TASK STATEMENT: The full listing, exactly as written and with no images, is the expected output.

RECORDED INFORMATION:
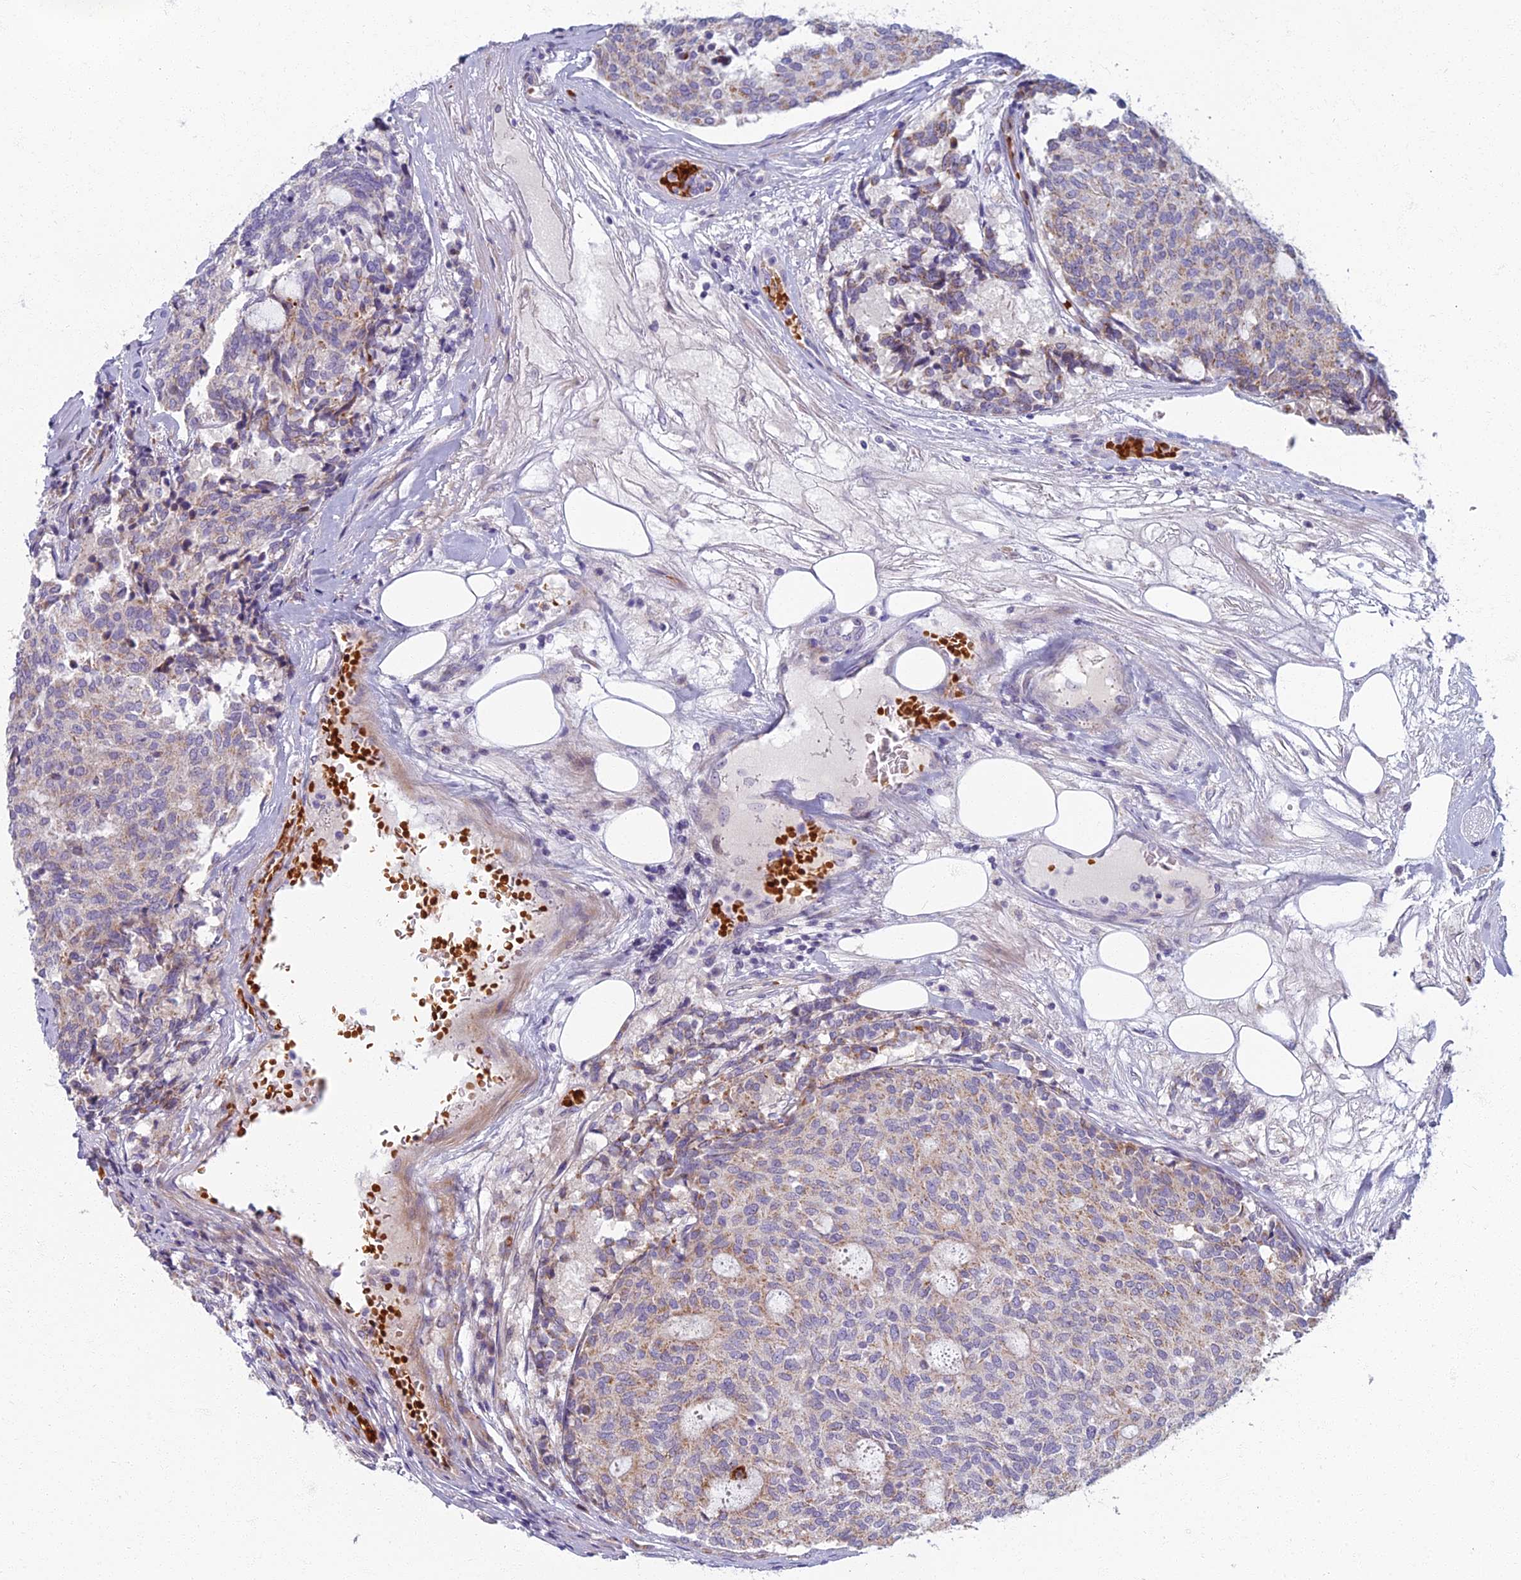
{"staining": {"intensity": "moderate", "quantity": "25%-75%", "location": "cytoplasmic/membranous"}, "tissue": "carcinoid", "cell_type": "Tumor cells", "image_type": "cancer", "snomed": [{"axis": "morphology", "description": "Carcinoid, malignant, NOS"}, {"axis": "topography", "description": "Pancreas"}], "caption": "A medium amount of moderate cytoplasmic/membranous positivity is appreciated in about 25%-75% of tumor cells in carcinoid tissue. The protein is stained brown, and the nuclei are stained in blue (DAB (3,3'-diaminobenzidine) IHC with brightfield microscopy, high magnification).", "gene": "ARL15", "patient": {"sex": "female", "age": 54}}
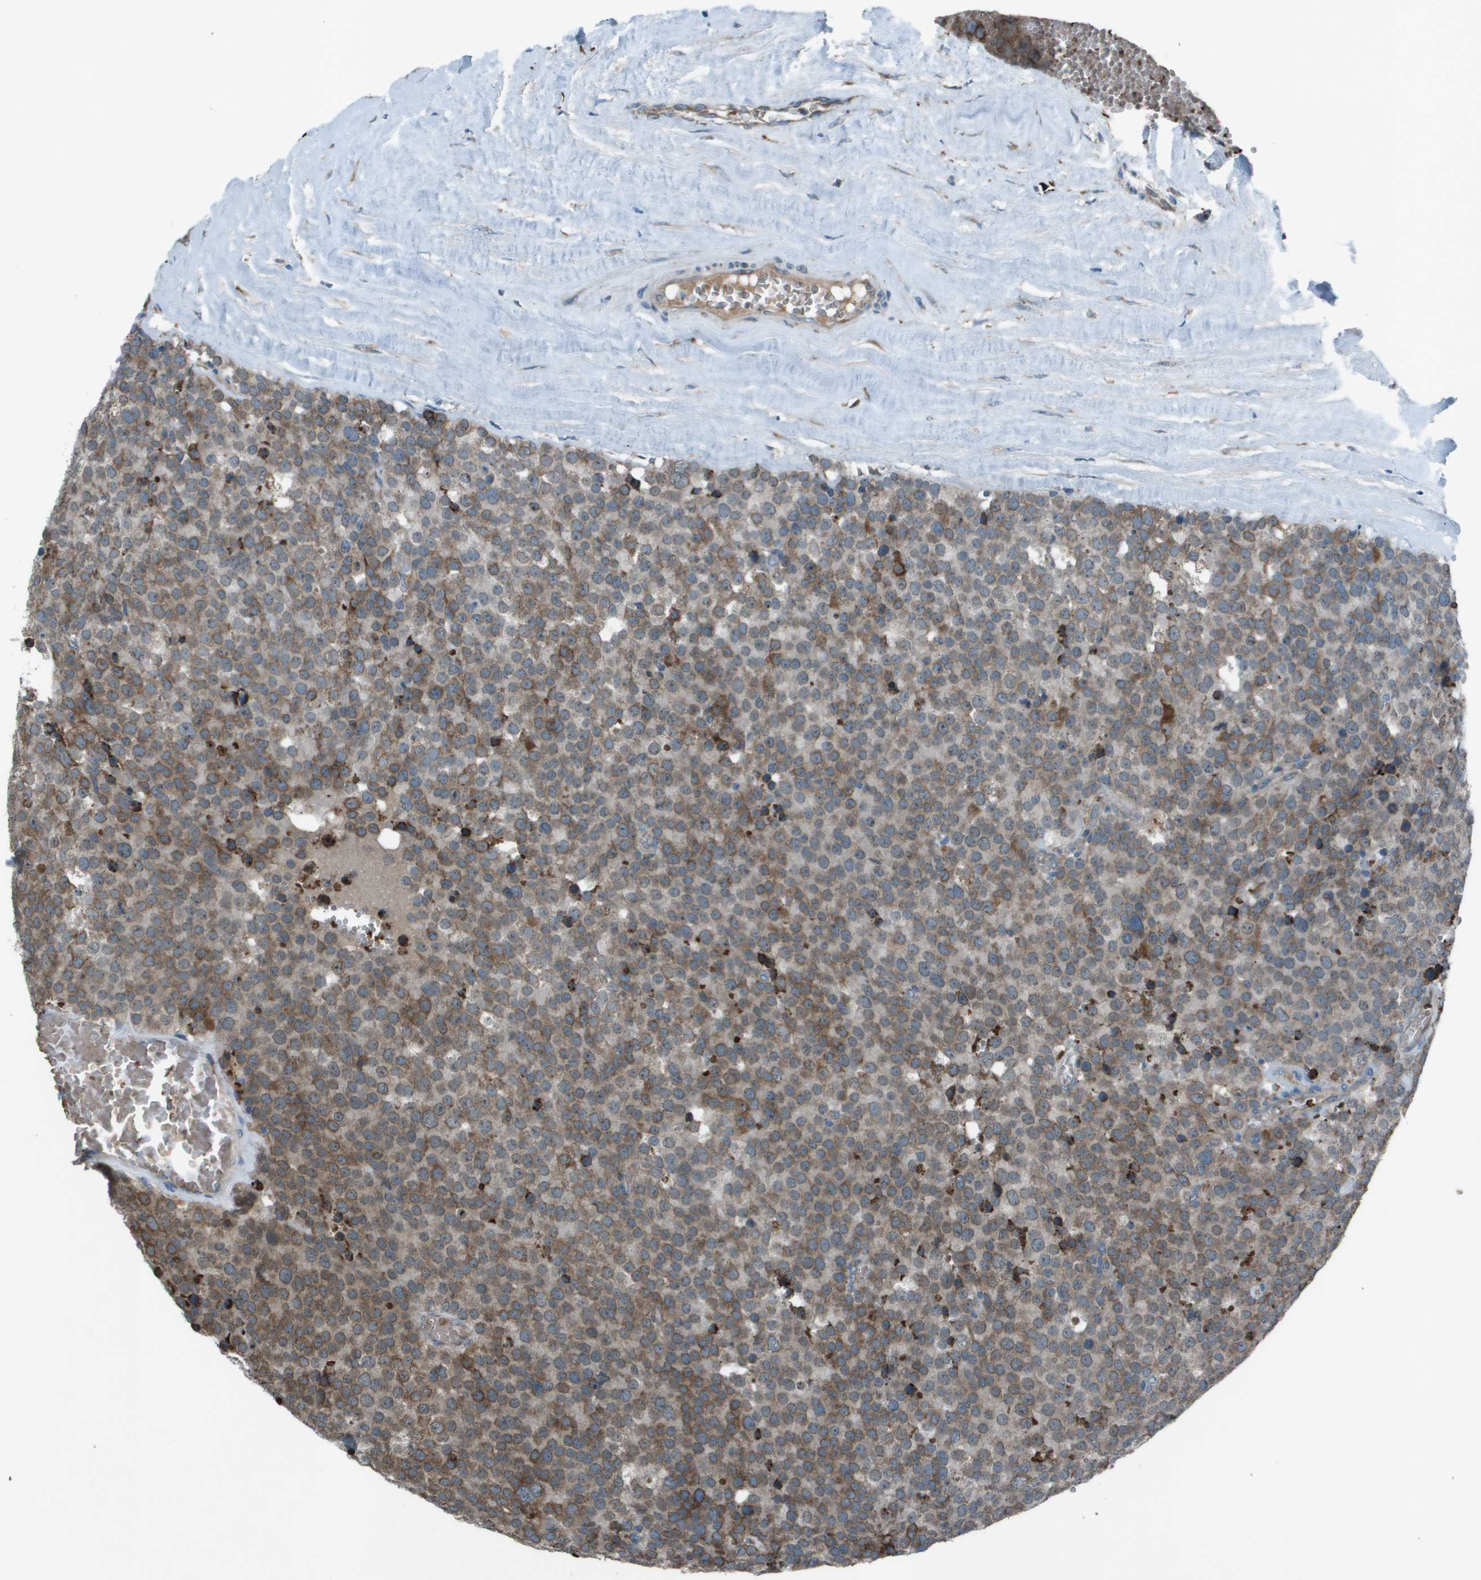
{"staining": {"intensity": "moderate", "quantity": "25%-75%", "location": "cytoplasmic/membranous"}, "tissue": "testis cancer", "cell_type": "Tumor cells", "image_type": "cancer", "snomed": [{"axis": "morphology", "description": "Normal tissue, NOS"}, {"axis": "morphology", "description": "Seminoma, NOS"}, {"axis": "topography", "description": "Testis"}], "caption": "Testis cancer (seminoma) stained for a protein (brown) reveals moderate cytoplasmic/membranous positive staining in approximately 25%-75% of tumor cells.", "gene": "UTS2", "patient": {"sex": "male", "age": 71}}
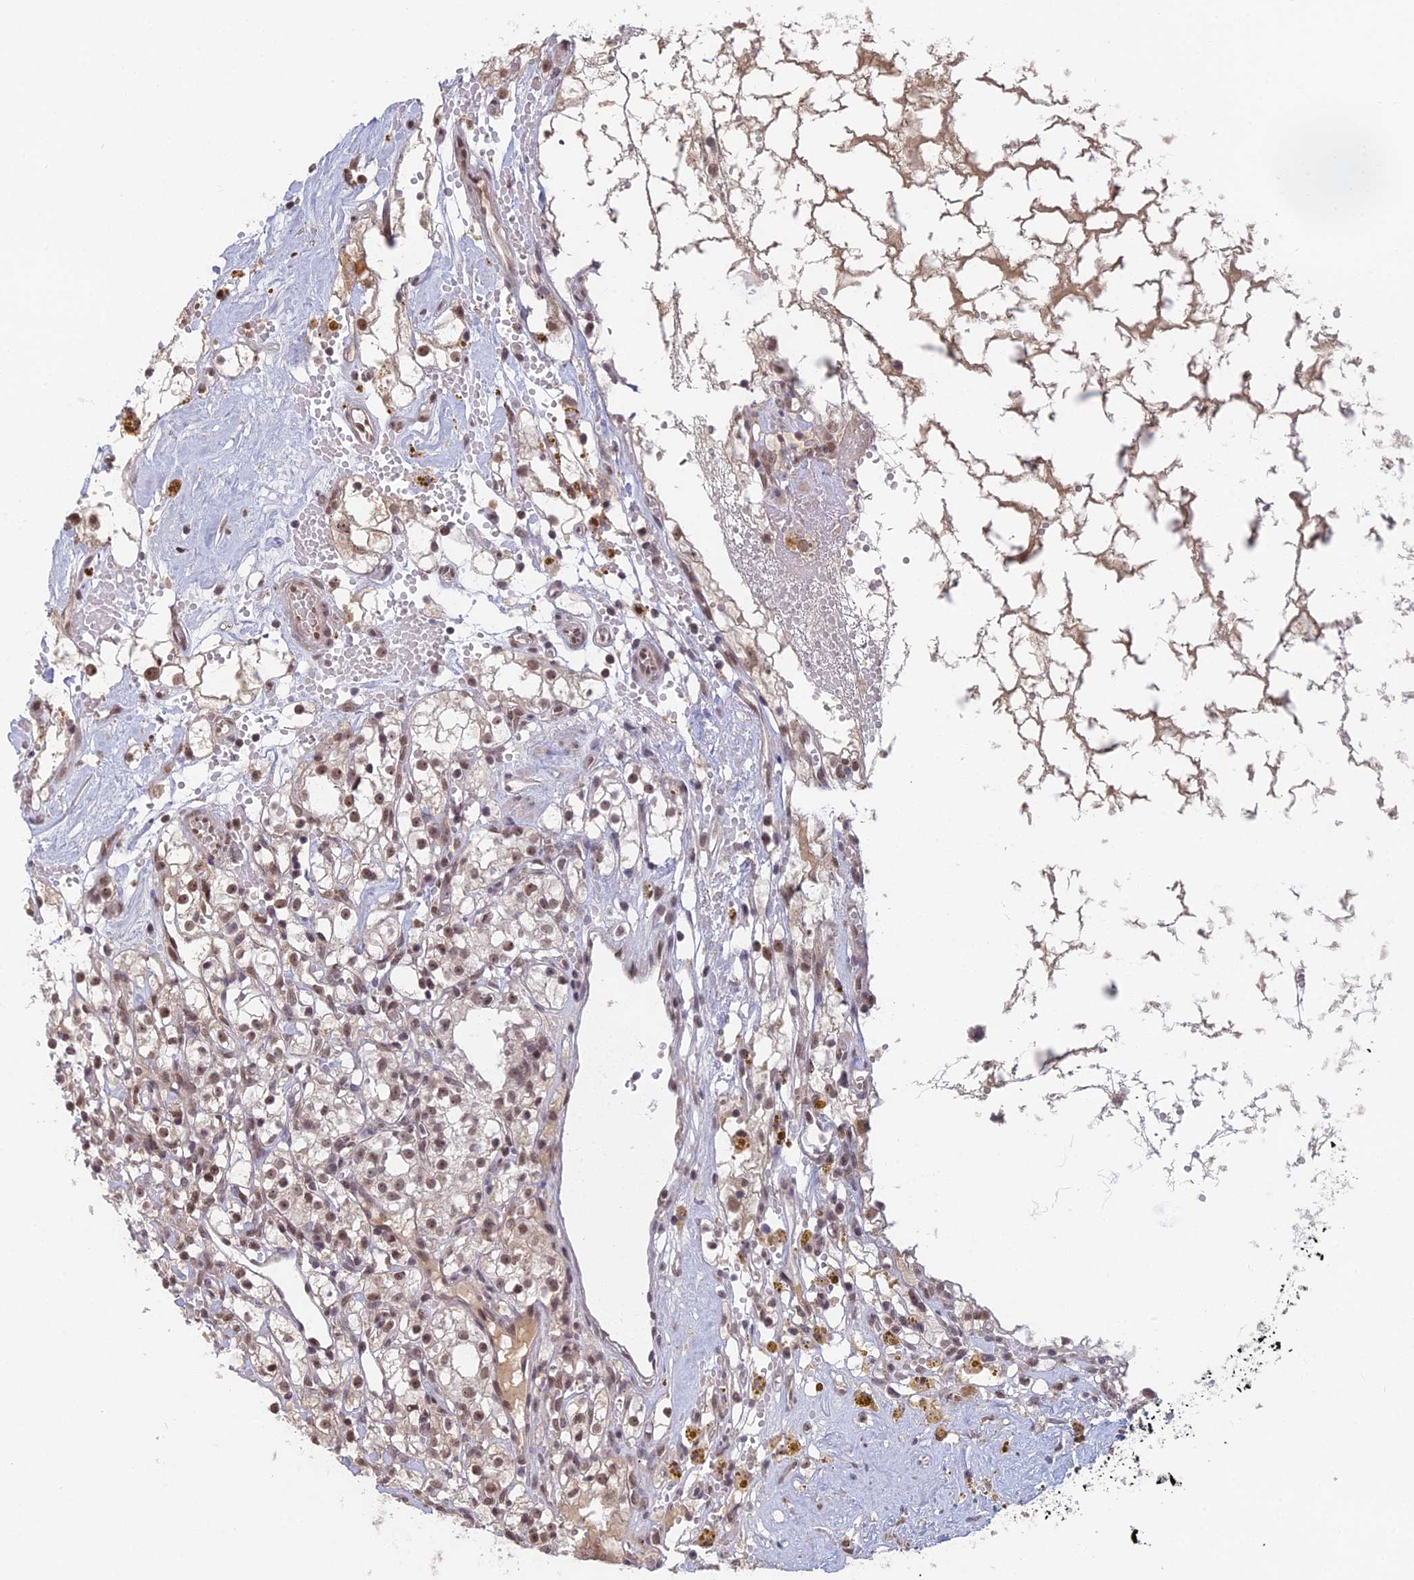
{"staining": {"intensity": "moderate", "quantity": ">75%", "location": "nuclear"}, "tissue": "renal cancer", "cell_type": "Tumor cells", "image_type": "cancer", "snomed": [{"axis": "morphology", "description": "Adenocarcinoma, NOS"}, {"axis": "topography", "description": "Kidney"}], "caption": "The histopathology image exhibits staining of renal cancer, revealing moderate nuclear protein positivity (brown color) within tumor cells. (DAB (3,3'-diaminobenzidine) IHC, brown staining for protein, blue staining for nuclei).", "gene": "RANBP3", "patient": {"sex": "male", "age": 56}}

TASK RESPONSE:
{"staining": {"intensity": "moderate", "quantity": "25%-75%", "location": "cytoplasmic/membranous"}, "tissue": "carcinoid", "cell_type": "Tumor cells", "image_type": "cancer", "snomed": [{"axis": "morphology", "description": "Carcinoid, malignant, NOS"}, {"axis": "topography", "description": "Pancreas"}], "caption": "A medium amount of moderate cytoplasmic/membranous positivity is appreciated in about 25%-75% of tumor cells in carcinoid tissue. The protein is stained brown, and the nuclei are stained in blue (DAB (3,3'-diaminobenzidine) IHC with brightfield microscopy, high magnification).", "gene": "ARL15", "patient": {"sex": "female", "age": 54}}
{"staining": {"intensity": "moderate", "quantity": "25%-75%", "location": "cytoplasmic/membranous"}, "tissue": "testis cancer", "cell_type": "Tumor cells", "image_type": "cancer", "snomed": [{"axis": "morphology", "description": "Normal tissue, NOS"}, {"axis": "morphology", "description": "Seminoma, NOS"}, {"axis": "topography", "description": "Testis"}], "caption": "Testis cancer (seminoma) stained for a protein (brown) reveals moderate cytoplasmic/membranous positive staining in approximately 25%-75% of tumor cells.", "gene": "UTS2", "patient": {"sex": "male", "age": 71}}
{"staining": {"intensity": "moderate", "quantity": ">75%", "location": "nuclear"}, "tissue": "renal cancer", "cell_type": "Tumor cells", "image_type": "cancer", "snomed": [{"axis": "morphology", "description": "Adenocarcinoma, NOS"}, {"axis": "topography", "description": "Kidney"}], "caption": "The histopathology image exhibits staining of renal cancer, revealing moderate nuclear protein positivity (brown color) within tumor cells. (DAB (3,3'-diaminobenzidine) IHC, brown staining for protein, blue staining for nuclei).", "gene": "RANBP3", "patient": {"sex": "male", "age": 56}}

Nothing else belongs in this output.